Climate Threats: A More Inclusive Assessment Is Needed
The natural causes of global, regional, and local climate variations and changes are important, but the human influences are also significant. However, the Intergovernmental Panel on Climate Change ( IPCC) and other climate assessments have too narrowly focused on CO2 and a few other greenhouse gases in altering local, regional and global climate and their effects on multi-decadal predictability. Also, climate is much more than just global warming.
In reality, human forcings involve a diverse range of first-order climate forcings including the influence of human-caused aerosols on local, regional and global radiative heating, the effect of aerosols on clouds and precipitation, the influence of aerosol deposition (e.g. soot; nitrogen) on surface fluxes of heat and water, the effect of land cover/ land use change and management on weather, and the biogeochemical effect of added atmospheric CO2. Most, if not all, of these human influences on local, regional and global climate will continue to be of concern during the coming decades. These forcings are more spatially heterogeneous than added CO2 and thus could have a greater impact on atmospheric and ocean regional circulation patterns, and thus on the frequency and spatial extent droughts, floods, heat waves, etc. Even if CO2 (and other greenhouse gas) concentrations were stabilized at a low level, the challenge of addressing first-order human influences on the climate system would not be solved.
In my talk, I will present evidence for these other climate forcings, as well as provide examples that document the very limited skill of climate models to predict changes in global, regional and local climate. This limited, or absent, predictive skill necessarily restricts their value to provide quantitative accurate predictions of climate impacts to society and the environment in the future.

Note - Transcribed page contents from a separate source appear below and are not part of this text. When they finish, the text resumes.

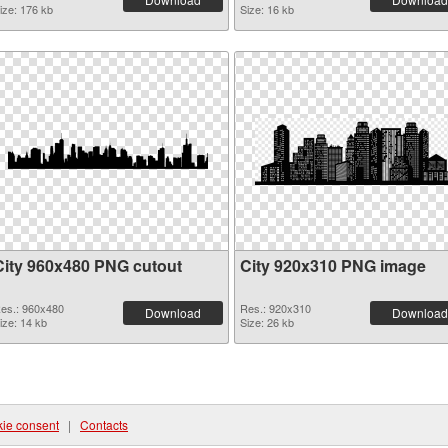
ize: 176 kb
Size: 16 kb
City 960x480 PNG cutout
City 920x310 PNG image
es.: 960x480
Res.: 920x310
Download
Download
ize: 14 kb
Size: 26 kb
ie consent
|
Contacts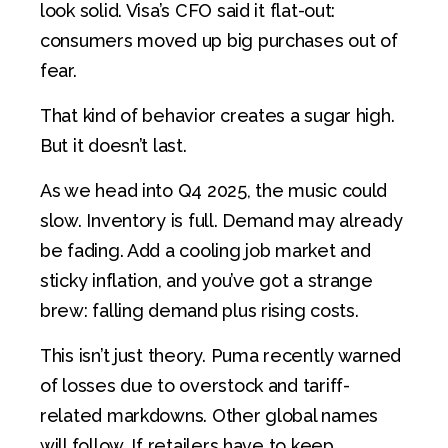
look solid. Visa’s CFO said it flat-out:
consumers moved up big purchases out of
fear.
That kind of behavior creates a sugar high.
But it doesn’t last.
As we head into Q4 2025, the music could
slow. Inventory is full. Demand may already
be fading. Add a cooling job market and
sticky inflation, and you’ve got a strange
brew: falling demand plus rising costs.
This isn’t just theory. Puma recently warned
of losses due to overstock and tariff-
related markdowns. Other global names
will follow. If retailers have to keep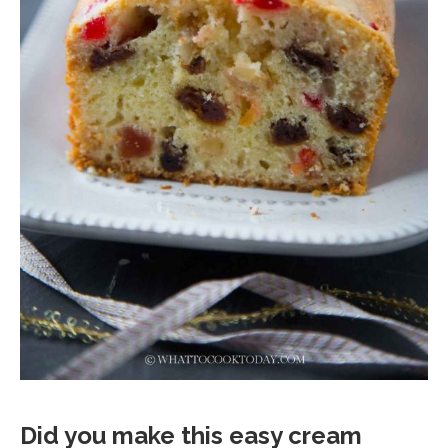
Did you make this easy cream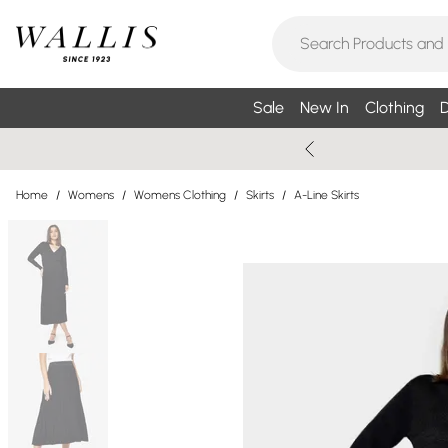
Sale
New In
Clothing
D
Home
/
Womens
/
Womens Clothing
/
Skirts
/
A-Line Skirts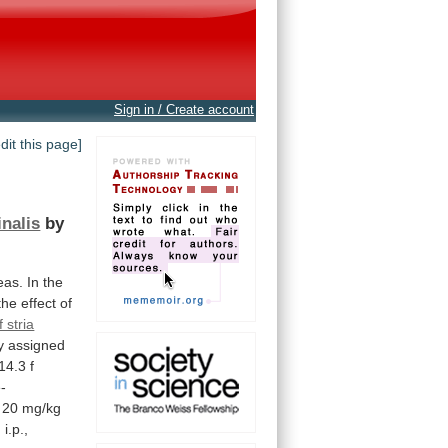
Sign in / Create account
edit this page]
inalis
by
eas.
In
the
the
effect
of
 stria
y
assigned
14.3
f
-
20
mg/kg
g
i.p.,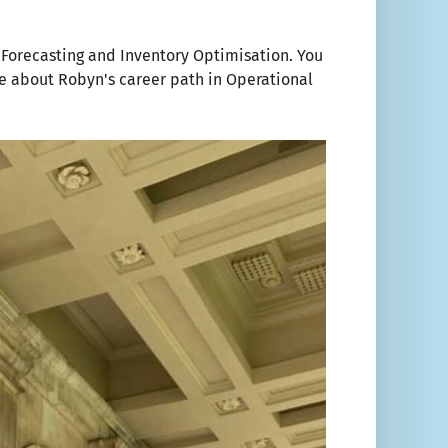
g Forecasting and Inventory Optimisation. You
e about Robyn's career path in Operational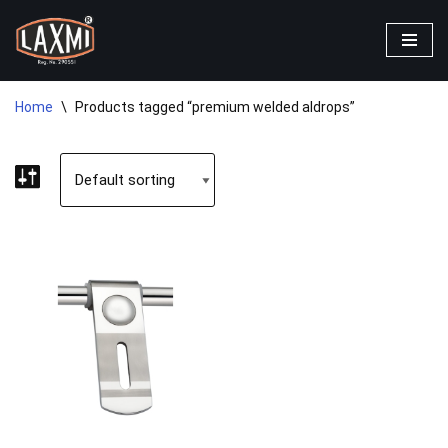
Skip
to
content
Home
\
Products tagged “premium welded aldrops”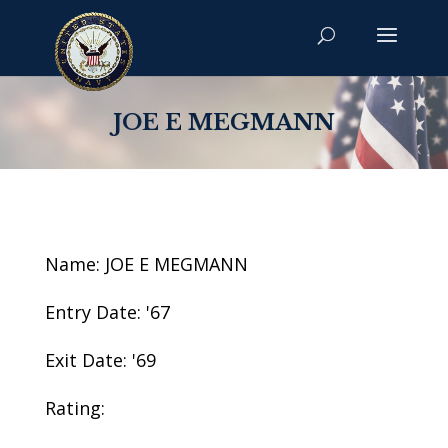
JOE E MEGMANN
Name: JOE E MEGMANN
Entry Date: '67
Exit Date: '69
Rating: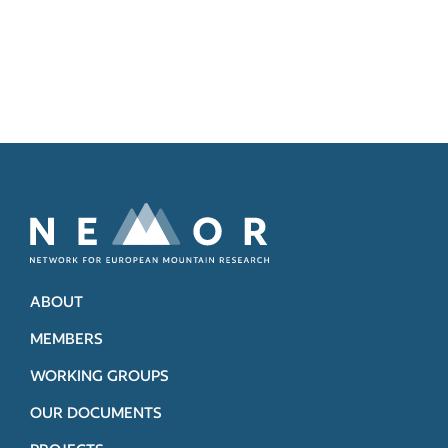
ABOUT
MEMBERS
WORKING GROUPS
OUR DOCUMENTS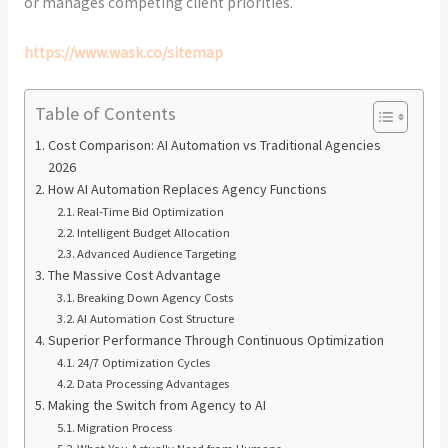
or manages competing client priorities.
https://www.wask.co/sitemap
Table of Contents
Cost Comparison: AI Automation vs Traditional Agencies
2026
How AI Automation Replaces Agency Functions
Real-Time Bid Optimization
Intelligent Budget Allocation
Advanced Audience Targeting
The Massive Cost Advantage
Breaking Down Agency Costs
AI Automation Cost Structure
Superior Performance Through Continuous Optimization
24/7 Optimization Cycles
Data Processing Advantages
Making the Switch from Agency to AI
Migration Process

Fortunately, there is a more effective, alternative approach to plan for our future climate risks. Referred to as a contextual vulnerability assessment, this uses a bottom-up, resource-based framework to assess threats to societally and environmentally key resources of water, food, energy, human health and well-being, and ecosystem function. This inclusive bottom-up vulnerability concept requires the determination of the major threats to these resources from climate (including from added CO2), but also from other social and environmental issues. After these threats are identified, the relative risk from natural- and human-caused climate change (estimated, if desired, from global climate model (GCM) projections, as well as the historical, paleorecord, and worst case sequences of events) can be compared with other environmental and social risks in order to adopt the optimal mitigation and adaptation strategies.